Department of Physiology, Christian Medical College, Vellore, 632002, India; Centre for Stem Cell Research, (A unit of inStem, Bengaluru), Christian Medical College, Vellore, 632002, India.
Department of Physiology, Christian Medical College, Vellore, 632002, India.
Acta Histochem. 2021 May;123(4):151713. doi: 10.1016/j.acthis.2021.151713. Epub 2021 Apr 21.
Chondroprogenitors, a promising therapeutic modality in cell-based therapy, are routinely isolated from articular cartilage by fibronectin differential adhesion assay. However, there is paucity of information regarding their biological profile and the lack of a marker that can reliably distinguish them from cultured chondrocytes due to possible dedifferentiation. Since chondroprogenitors have been classified as mesenchymal stem cells(MSCs), the aim of our study was to compare bone marrow-MSCs, chondroprogenitors and chondrocytes, and assess superiority for cartilage repair. An additional objective was to also compare CD49b as a differentiating marker for isolating chondroprogenitors as a recent report demonstrated significantly high expression in the surfaceome of migratory articular chondroprogenitors.
Bone marrow aspirate and articular cartilage was obtained from three osteoarthritic knee joints. Study arms included a) bone marrow-MSCs, b) chondroprogenitors, c) cultured chondrocytes, d) chondrocytes cultured with additional growth factors and e) CD49b + sorted chondroprogenitors. Assessment parameters included population doubling, surface expression for positive, negative MSC markers and potential markers of chondrogenesis (CD29, CD49e, CD49b, CD166 and CD146), RT-PCR for markers of chondrogenesis and hypertrophy and trilineage differentiation.
Chondroprogenitors exhibited efficient chondrogenesis (SOX-9 and COL2A1) and significantly lower tendency for hypertrophy (RUNX2), which was also reflected in trilineage differentiation where progenitors displayed minimal calcified matrix, efficient glycosaminoglycan deposition and high collagen type II uptake.

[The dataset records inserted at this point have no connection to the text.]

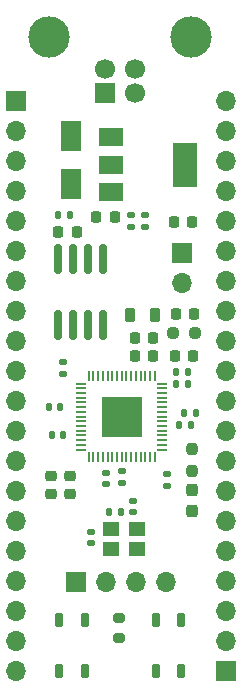
<source format=gbr>
%TF.GenerationSoftware,KiCad,Pcbnew,(6.0.11)*%
%TF.CreationDate,2024-08-11T23:08:21-05:00*%
%TF.ProjectId,PicoAlt,5069636f-416c-4742-9e6b-696361645f70,rev?*%
%TF.SameCoordinates,Original*%
%TF.FileFunction,Soldermask,Top*%
%TF.FilePolarity,Negative*%
%FSLAX46Y46*%
G04 Gerber Fmt 4.6, Leading zero omitted, Abs format (unit mm)*
G04 Created by KiCad (PCBNEW (6.0.11)) date 2024-08-11 23:08:21*
%MOMM*%
%LPD*%
G01*
G04 APERTURE LIST*
G04 Aperture macros list*
%AMRoundRect*
0 Rectangle with rounded corners*
0 $1 Rounding radius*
0 $2 $3 $4 $5 $6 $7 $8 $9 X,Y pos of 4 corners*
0 Add a 4 corners polygon primitive as box body*
4,1,4,$2,$3,$4,$5,$6,$7,$8,$9,$2,$3,0*
0 Add four circle primitives for the rounded corners*
1,1,$1+$1,$2,$3*
1,1,$1+$1,$4,$5*
1,1,$1+$1,$6,$7*
1,1,$1+$1,$8,$9*
0 Add four rect primitives between the rounded corners*
20,1,$1+$1,$2,$3,$4,$5,0*
20,1,$1+$1,$4,$5,$6,$7,0*
20,1,$1+$1,$6,$7,$8,$9,0*
20,1,$1+$1,$8,$9,$2,$3,0*%
G04 Aperture macros list end*
%ADD10RoundRect,0.225000X-0.225000X-0.250000X0.225000X-0.250000X0.225000X0.250000X-0.225000X0.250000X0*%
%ADD11R,1.400000X1.200000*%
%ADD12RoundRect,0.140000X0.140000X0.170000X-0.140000X0.170000X-0.140000X-0.170000X0.140000X-0.170000X0*%
%ADD13R,1.700000X1.700000*%
%ADD14C,1.700000*%
%ADD15C,3.500000*%
%ADD16RoundRect,0.135000X0.135000X0.185000X-0.135000X0.185000X-0.135000X-0.185000X0.135000X-0.185000X0*%
%ADD17RoundRect,0.225000X0.225000X0.250000X-0.225000X0.250000X-0.225000X-0.250000X0.225000X-0.250000X0*%
%ADD18RoundRect,0.237500X0.237500X-0.250000X0.237500X0.250000X-0.237500X0.250000X-0.237500X-0.250000X0*%
%ADD19RoundRect,0.135000X-0.185000X0.135000X-0.185000X-0.135000X0.185000X-0.135000X0.185000X0.135000X0*%
%ADD20RoundRect,0.140000X-0.170000X0.140000X-0.170000X-0.140000X0.170000X-0.140000X0.170000X0.140000X0*%
%ADD21RoundRect,0.050000X-0.387500X-0.050000X0.387500X-0.050000X0.387500X0.050000X-0.387500X0.050000X0*%
%ADD22RoundRect,0.050000X-0.050000X-0.387500X0.050000X-0.387500X0.050000X0.387500X-0.050000X0.387500X0*%
%ADD23R,3.400000X3.400000*%
%ADD24RoundRect,0.200000X-0.275000X0.200000X-0.275000X-0.200000X0.275000X-0.200000X0.275000X0.200000X0*%
%ADD25R,2.000000X1.500000*%
%ADD26R,2.000000X3.800000*%
%ADD27O,1.700000X1.700000*%
%ADD28RoundRect,0.140000X-0.140000X-0.170000X0.140000X-0.170000X0.140000X0.170000X-0.140000X0.170000X0*%
%ADD29RoundRect,0.218750X0.218750X0.381250X-0.218750X0.381250X-0.218750X-0.381250X0.218750X-0.381250X0*%
%ADD30R,1.800000X2.500000*%
%ADD31RoundRect,0.237500X0.250000X0.237500X-0.250000X0.237500X-0.250000X-0.237500X0.250000X-0.237500X0*%
%ADD32RoundRect,0.162500X0.162500X-0.437500X0.162500X0.437500X-0.162500X0.437500X-0.162500X-0.437500X0*%
%ADD33RoundRect,0.237500X0.237500X-0.287500X0.237500X0.287500X-0.237500X0.287500X-0.237500X-0.287500X0*%
%ADD34RoundRect,0.150000X0.150000X-1.125000X0.150000X1.125000X-0.150000X1.125000X-0.150000X-1.125000X0*%
%ADD35RoundRect,0.135000X0.185000X-0.135000X0.185000X0.135000X-0.185000X0.135000X-0.185000X-0.135000X0*%
%ADD36RoundRect,0.140000X0.170000X-0.140000X0.170000X0.140000X-0.170000X0.140000X-0.170000X-0.140000X0*%
%ADD37RoundRect,0.225000X-0.250000X0.225000X-0.250000X-0.225000X0.250000X-0.225000X0.250000X0.225000X0*%
G04 APERTURE END LIST*
D10*
%TO.C,C20*%
X149785000Y-100330000D03*
X151335000Y-100330000D03*
%TD*%
D11*
%TO.C,Y1*%
X147720000Y-116650000D03*
X149920000Y-116650000D03*
X149920000Y-114950000D03*
X147720000Y-114950000D03*
%TD*%
D12*
%TO.C,C13*%
X143710000Y-106980000D03*
X142750000Y-106980000D03*
%TD*%
D13*
%TO.C,J2*%
X147290000Y-78040000D03*
D14*
X149790000Y-78040000D03*
X149790000Y-76040000D03*
X147290000Y-76040000D03*
D15*
X154560000Y-73330000D03*
X142520000Y-73330000D03*
%TD*%
D16*
%TO.C,R9*%
X144274000Y-88392000D03*
X143254000Y-88392000D03*
%TD*%
D17*
%TO.C,C12*%
X154655000Y-88940000D03*
X153105000Y-88940000D03*
%TD*%
D18*
%TO.C,R1*%
X154630000Y-110042500D03*
X154630000Y-108217500D03*
%TD*%
D19*
%TO.C,R3*%
X150600000Y-88330000D03*
X150600000Y-89350000D03*
%TD*%
D20*
%TO.C,C1*%
X152500000Y-110330000D03*
X152500000Y-111290000D03*
%TD*%
D10*
%TO.C,C10*%
X149805000Y-98790000D03*
X151355000Y-98790000D03*
%TD*%
D21*
%TO.C,U3*%
X145220000Y-102630000D03*
X145220000Y-103030000D03*
X145220000Y-103430000D03*
X145220000Y-103830000D03*
X145220000Y-104230000D03*
X145220000Y-104630000D03*
X145220000Y-105030000D03*
X145220000Y-105430000D03*
X145220000Y-105830000D03*
X145220000Y-106230000D03*
X145220000Y-106630000D03*
X145220000Y-107030000D03*
X145220000Y-107430000D03*
X145220000Y-107830000D03*
X145220000Y-108230000D03*
D22*
X145870000Y-108880000D03*
X146270000Y-108880000D03*
X146670000Y-108880000D03*
X147070000Y-108880000D03*
X147470000Y-108880000D03*
X147870000Y-108880000D03*
X148270000Y-108880000D03*
X148670000Y-108880000D03*
X149070000Y-108880000D03*
X149470000Y-108880000D03*
X149870000Y-108880000D03*
X150270000Y-108880000D03*
X150670000Y-108880000D03*
X151070000Y-108880000D03*
X151470000Y-108880000D03*
D21*
X152120000Y-108230000D03*
X152120000Y-107830000D03*
X152120000Y-107430000D03*
X152120000Y-107030000D03*
X152120000Y-106630000D03*
X152120000Y-106230000D03*
X152120000Y-105830000D03*
X152120000Y-105430000D03*
X152120000Y-105030000D03*
X152120000Y-104630000D03*
X152120000Y-104230000D03*
X152120000Y-103830000D03*
X152120000Y-103430000D03*
X152120000Y-103030000D03*
X152120000Y-102630000D03*
D22*
X151470000Y-101980000D03*
X151070000Y-101980000D03*
X150670000Y-101980000D03*
X150270000Y-101980000D03*
X149870000Y-101980000D03*
X149470000Y-101980000D03*
X149070000Y-101980000D03*
X148670000Y-101980000D03*
X148270000Y-101980000D03*
X147870000Y-101980000D03*
X147470000Y-101980000D03*
X147070000Y-101980000D03*
X146670000Y-101980000D03*
X146270000Y-101980000D03*
X145870000Y-101980000D03*
D23*
X148670000Y-105430000D03*
%TD*%
D24*
%TO.C,R6*%
X148450000Y-122490000D03*
X148450000Y-124140000D03*
%TD*%
D25*
%TO.C,U1*%
X147730000Y-81790000D03*
X147730000Y-84090000D03*
D26*
X154030000Y-84090000D03*
D25*
X147730000Y-86390000D03*
%TD*%
D13*
%TO.C,J3*%
X144770000Y-119460000D03*
D27*
X147310000Y-119460000D03*
X149850000Y-119460000D03*
X152390000Y-119460000D03*
%TD*%
D17*
%TO.C,C4*%
X148075000Y-88500000D03*
X146525000Y-88500000D03*
%TD*%
D28*
%TO.C,C19*%
X153970000Y-105090000D03*
X154930000Y-105090000D03*
%TD*%
D29*
%TO.C,L1*%
X151512500Y-96830000D03*
X149387500Y-96830000D03*
%TD*%
D30*
%TO.C,D2*%
X144400000Y-85710000D03*
X144400000Y-81710000D03*
%TD*%
D31*
%TO.C,R7*%
X154872500Y-98370000D03*
X153047500Y-98370000D03*
%TD*%
D16*
%TO.C,R5*%
X148610000Y-113540000D03*
X147590000Y-113540000D03*
%TD*%
D32*
%TO.C,SW1*%
X151565000Y-126970000D03*
X151565000Y-122670000D03*
X153715000Y-122670000D03*
X153715000Y-126970000D03*
%TD*%
D33*
%TO.C,D1*%
X154630000Y-113435000D03*
X154630000Y-111685000D03*
%TD*%
D28*
%TO.C,C8*%
X153280000Y-102640000D03*
X154240000Y-102640000D03*
%TD*%
D10*
%TO.C,C14*%
X153149000Y-100330000D03*
X154699000Y-100330000D03*
%TD*%
%TO.C,C15*%
X143305000Y-89810000D03*
X144855000Y-89810000D03*
%TD*%
D17*
%TO.C,C18*%
X154805000Y-96760000D03*
X153255000Y-96760000D03*
%TD*%
D13*
%TO.C,JP1*%
X153810000Y-91580000D03*
D27*
X153810000Y-94120000D03*
%TD*%
D34*
%TO.C,U2*%
X143235000Y-92125000D03*
X144505000Y-92125000D03*
X145775000Y-92125000D03*
X147045000Y-92125000D03*
X147045000Y-97675000D03*
X145775000Y-97675000D03*
X144505000Y-97675000D03*
X143235000Y-97675000D03*
%TD*%
D13*
%TO.C,J5*%
X157480000Y-127000000D03*
D27*
X157480000Y-124460000D03*
X157480000Y-121920000D03*
X157480000Y-119380000D03*
X157480000Y-116840000D03*
X157480000Y-114300000D03*
X157480000Y-111760000D03*
X157480000Y-109220000D03*
X157480000Y-106680000D03*
X157480000Y-104140000D03*
X157480000Y-101600000D03*
X157480000Y-99060000D03*
X157480000Y-96520000D03*
X157480000Y-93980000D03*
X157480000Y-91440000D03*
X157480000Y-88900000D03*
X157480000Y-86360000D03*
X157480000Y-83820000D03*
X157480000Y-81280000D03*
X157480000Y-78740000D03*
%TD*%
D35*
%TO.C,R4*%
X149480000Y-89350000D03*
X149480000Y-88330000D03*
%TD*%
D20*
%TO.C,C16*%
X146060000Y-115170000D03*
X146060000Y-116130000D03*
%TD*%
D36*
%TO.C,C2*%
X143700000Y-101810000D03*
X143700000Y-100850000D03*
%TD*%
D32*
%TO.C,SW2*%
X143375000Y-126960000D03*
X143375000Y-122660000D03*
X145525000Y-122660000D03*
X145525000Y-126960000D03*
%TD*%
D16*
%TO.C,R2*%
X154300000Y-101620000D03*
X153280000Y-101620000D03*
%TD*%
D12*
%TO.C,C3*%
X143460000Y-104580000D03*
X142500000Y-104580000D03*
%TD*%
D20*
%TO.C,C9*%
X147320000Y-110180000D03*
X147320000Y-111140000D03*
%TD*%
D37*
%TO.C,C5*%
X142650000Y-110425000D03*
X142650000Y-111975000D03*
%TD*%
D28*
%TO.C,C11*%
X153550000Y-106120000D03*
X154510000Y-106120000D03*
%TD*%
D20*
%TO.C,C17*%
X149630000Y-112580000D03*
X149630000Y-113540000D03*
%TD*%
D37*
%TO.C,C6*%
X144280000Y-110435000D03*
X144280000Y-111985000D03*
%TD*%
D20*
%TO.C,C7*%
X148700000Y-110080000D03*
X148700000Y-111040000D03*
%TD*%
D13*
%TO.C,J4*%
X139700000Y-78740000D03*
D27*
X139700000Y-81280000D03*
X139700000Y-83820000D03*
X139700000Y-86360000D03*
X139700000Y-88900000D03*
X139700000Y-91440000D03*
X139700000Y-93980000D03*
X139700000Y-96520000D03*
X139700000Y-99060000D03*
X139700000Y-101600000D03*
X139700000Y-104140000D03*
X139700000Y-106680000D03*
X139700000Y-109220000D03*
X139700000Y-111760000D03*
X139700000Y-114300000D03*
X139700000Y-116840000D03*
X139700000Y-119380000D03*
X139700000Y-121920000D03*
X139700000Y-124460000D03*
X139700000Y-127000000D03*
%TD*%
M02*

</source>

CD49b did not serve as a marker for isolation as sorted chondroprogenitors performed significantly poorer when compared to fibronectin assay derived cells. Emphasis on preclinical studies utilizing progenitors of higher purity is the future direction.

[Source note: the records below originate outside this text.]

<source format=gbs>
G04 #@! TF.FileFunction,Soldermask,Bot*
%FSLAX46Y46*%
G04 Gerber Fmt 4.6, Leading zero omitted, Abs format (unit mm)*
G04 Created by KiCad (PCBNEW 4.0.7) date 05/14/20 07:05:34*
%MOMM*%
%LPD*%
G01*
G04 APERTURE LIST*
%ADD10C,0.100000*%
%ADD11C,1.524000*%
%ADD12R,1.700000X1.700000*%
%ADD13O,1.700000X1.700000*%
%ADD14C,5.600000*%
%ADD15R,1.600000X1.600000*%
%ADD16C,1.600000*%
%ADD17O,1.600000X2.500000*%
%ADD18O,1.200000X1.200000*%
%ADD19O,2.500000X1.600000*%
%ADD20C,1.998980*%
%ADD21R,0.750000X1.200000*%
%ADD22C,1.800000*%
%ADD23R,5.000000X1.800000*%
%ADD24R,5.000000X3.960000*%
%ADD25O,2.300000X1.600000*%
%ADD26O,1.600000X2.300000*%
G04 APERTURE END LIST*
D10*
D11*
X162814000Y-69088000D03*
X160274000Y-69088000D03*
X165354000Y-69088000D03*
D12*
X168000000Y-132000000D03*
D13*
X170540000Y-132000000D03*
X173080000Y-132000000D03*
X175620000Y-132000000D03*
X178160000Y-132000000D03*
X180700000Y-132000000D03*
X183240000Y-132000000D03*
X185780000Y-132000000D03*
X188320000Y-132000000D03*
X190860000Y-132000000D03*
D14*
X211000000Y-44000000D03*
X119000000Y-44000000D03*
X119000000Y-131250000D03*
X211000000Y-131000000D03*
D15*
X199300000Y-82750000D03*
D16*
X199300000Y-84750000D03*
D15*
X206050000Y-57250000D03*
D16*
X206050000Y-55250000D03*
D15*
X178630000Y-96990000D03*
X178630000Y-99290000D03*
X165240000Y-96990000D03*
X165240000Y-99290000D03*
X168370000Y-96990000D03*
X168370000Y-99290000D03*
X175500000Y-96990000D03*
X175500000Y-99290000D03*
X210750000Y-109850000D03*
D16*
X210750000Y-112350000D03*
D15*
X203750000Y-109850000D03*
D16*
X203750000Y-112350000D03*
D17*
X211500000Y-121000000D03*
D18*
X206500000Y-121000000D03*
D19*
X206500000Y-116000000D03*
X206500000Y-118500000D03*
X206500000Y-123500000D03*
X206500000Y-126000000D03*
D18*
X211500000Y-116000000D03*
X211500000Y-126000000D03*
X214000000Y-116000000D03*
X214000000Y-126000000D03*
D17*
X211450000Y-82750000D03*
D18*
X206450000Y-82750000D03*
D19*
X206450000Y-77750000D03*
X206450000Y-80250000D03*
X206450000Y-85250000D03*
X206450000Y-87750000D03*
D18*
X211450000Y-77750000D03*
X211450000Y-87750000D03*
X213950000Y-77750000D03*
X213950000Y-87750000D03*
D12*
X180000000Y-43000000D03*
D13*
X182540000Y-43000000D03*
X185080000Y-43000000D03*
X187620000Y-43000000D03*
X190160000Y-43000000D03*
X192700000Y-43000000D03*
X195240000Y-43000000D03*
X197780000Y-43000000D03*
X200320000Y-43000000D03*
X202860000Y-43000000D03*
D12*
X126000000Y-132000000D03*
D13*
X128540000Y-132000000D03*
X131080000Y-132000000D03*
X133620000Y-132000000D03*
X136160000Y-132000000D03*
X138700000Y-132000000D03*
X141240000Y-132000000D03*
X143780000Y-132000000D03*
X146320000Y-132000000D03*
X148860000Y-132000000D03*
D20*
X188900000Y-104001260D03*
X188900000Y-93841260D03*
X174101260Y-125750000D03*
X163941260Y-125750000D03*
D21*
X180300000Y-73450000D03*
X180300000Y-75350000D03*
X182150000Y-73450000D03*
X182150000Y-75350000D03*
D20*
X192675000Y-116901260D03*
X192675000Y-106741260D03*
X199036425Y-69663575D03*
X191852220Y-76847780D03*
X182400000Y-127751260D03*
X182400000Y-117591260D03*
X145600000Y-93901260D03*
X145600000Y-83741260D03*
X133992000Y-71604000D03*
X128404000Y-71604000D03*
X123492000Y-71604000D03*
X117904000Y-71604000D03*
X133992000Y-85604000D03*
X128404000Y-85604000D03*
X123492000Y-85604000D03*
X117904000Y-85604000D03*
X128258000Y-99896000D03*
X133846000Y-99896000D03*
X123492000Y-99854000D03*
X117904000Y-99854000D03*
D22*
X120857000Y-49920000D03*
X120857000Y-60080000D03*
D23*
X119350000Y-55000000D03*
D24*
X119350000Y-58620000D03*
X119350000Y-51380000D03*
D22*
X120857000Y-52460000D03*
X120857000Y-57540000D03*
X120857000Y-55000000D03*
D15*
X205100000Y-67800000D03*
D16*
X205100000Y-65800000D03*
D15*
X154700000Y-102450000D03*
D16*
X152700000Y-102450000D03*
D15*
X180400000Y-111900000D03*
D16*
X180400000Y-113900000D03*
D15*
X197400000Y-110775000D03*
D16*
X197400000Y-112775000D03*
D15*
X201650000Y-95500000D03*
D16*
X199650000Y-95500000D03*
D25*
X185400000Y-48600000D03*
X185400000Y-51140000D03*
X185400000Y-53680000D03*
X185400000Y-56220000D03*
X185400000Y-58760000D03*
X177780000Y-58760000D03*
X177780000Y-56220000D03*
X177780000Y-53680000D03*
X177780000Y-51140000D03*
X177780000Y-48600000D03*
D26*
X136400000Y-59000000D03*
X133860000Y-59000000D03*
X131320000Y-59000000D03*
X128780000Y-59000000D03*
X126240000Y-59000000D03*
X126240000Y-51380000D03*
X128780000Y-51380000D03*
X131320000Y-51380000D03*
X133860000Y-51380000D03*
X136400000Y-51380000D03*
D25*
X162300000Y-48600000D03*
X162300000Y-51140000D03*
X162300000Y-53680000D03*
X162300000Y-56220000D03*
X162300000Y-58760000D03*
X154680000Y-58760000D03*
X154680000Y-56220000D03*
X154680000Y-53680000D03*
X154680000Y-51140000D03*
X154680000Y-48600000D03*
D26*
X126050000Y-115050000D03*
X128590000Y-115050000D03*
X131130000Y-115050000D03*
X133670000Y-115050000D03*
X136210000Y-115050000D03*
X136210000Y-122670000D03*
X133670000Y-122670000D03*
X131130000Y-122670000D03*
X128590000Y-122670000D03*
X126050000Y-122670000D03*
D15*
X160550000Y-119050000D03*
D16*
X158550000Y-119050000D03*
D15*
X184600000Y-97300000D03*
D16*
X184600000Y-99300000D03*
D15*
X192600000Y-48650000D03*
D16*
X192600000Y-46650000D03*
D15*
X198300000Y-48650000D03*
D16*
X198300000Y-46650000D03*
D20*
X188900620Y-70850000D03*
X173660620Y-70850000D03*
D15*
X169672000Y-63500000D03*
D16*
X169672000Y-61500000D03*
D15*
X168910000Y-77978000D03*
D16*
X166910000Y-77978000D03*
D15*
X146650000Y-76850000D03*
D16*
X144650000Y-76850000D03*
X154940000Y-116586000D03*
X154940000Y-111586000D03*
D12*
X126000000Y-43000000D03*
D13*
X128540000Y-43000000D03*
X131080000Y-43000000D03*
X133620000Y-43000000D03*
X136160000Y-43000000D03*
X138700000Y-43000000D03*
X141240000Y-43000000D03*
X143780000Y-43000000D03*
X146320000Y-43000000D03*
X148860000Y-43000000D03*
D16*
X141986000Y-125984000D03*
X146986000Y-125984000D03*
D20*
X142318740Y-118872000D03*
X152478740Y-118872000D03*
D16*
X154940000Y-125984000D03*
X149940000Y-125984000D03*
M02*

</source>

软骨祖细胞是细胞治疗中很有前途的治疗方式,通常通过纤维连接蛋白差异黏附试验从关节软骨中分离出来。然而,由于软骨祖细胞可能发生去分化,关于它们的生物学特性以及缺乏能够可靠地区分它们与培养的软骨细胞的标记物的信息很少。由于软骨祖细胞已被归类为间充质干细胞(MSCs),我们的研究目的是比较骨髓 MSC、软骨祖细胞和软骨细胞,并评估它们在软骨修复方面的优势。另一个目的是比较 CD49b 作为分离软骨祖细胞的分化标记物,因为最近的一份报告表明,它在迁移性关节软骨祖细胞的表面组中表达水平显著升高。
从三个骨关节炎膝关节中获得骨髓抽吸物和关节软骨。研究臂包括:a)骨髓 MSC;b)软骨祖细胞;c)培养的软骨细胞;d)用额外生长因子培养的软骨细胞;e)CD49b+分选的软骨祖细胞。评估参数包括倍增数、阳性和阴性 MSC 标记物以及软骨形成的潜在标记物(CD29、CD49e、CD49b、CD166 和 CD146)的表面表达、软骨形成和肥大的 RT-PCR 以及三系分化。
软骨祖细胞表现出高效的软骨形成(SOX-9 和 COL2A1)和明显较低的肥大倾向(RUNX2),这也反映在三系分化中,其中祖细胞显示出最小的钙化基质、高效的糖胺聚糖沉积和高胶原蛋白 II 摄取。CD49b 不作为分离的标记物,因为与纤维连接蛋白试验分离的细胞相比,分选的软骨祖细胞的性能明显较差。未来的方向是强调利用纯度更高的前体细胞进行临床前研究。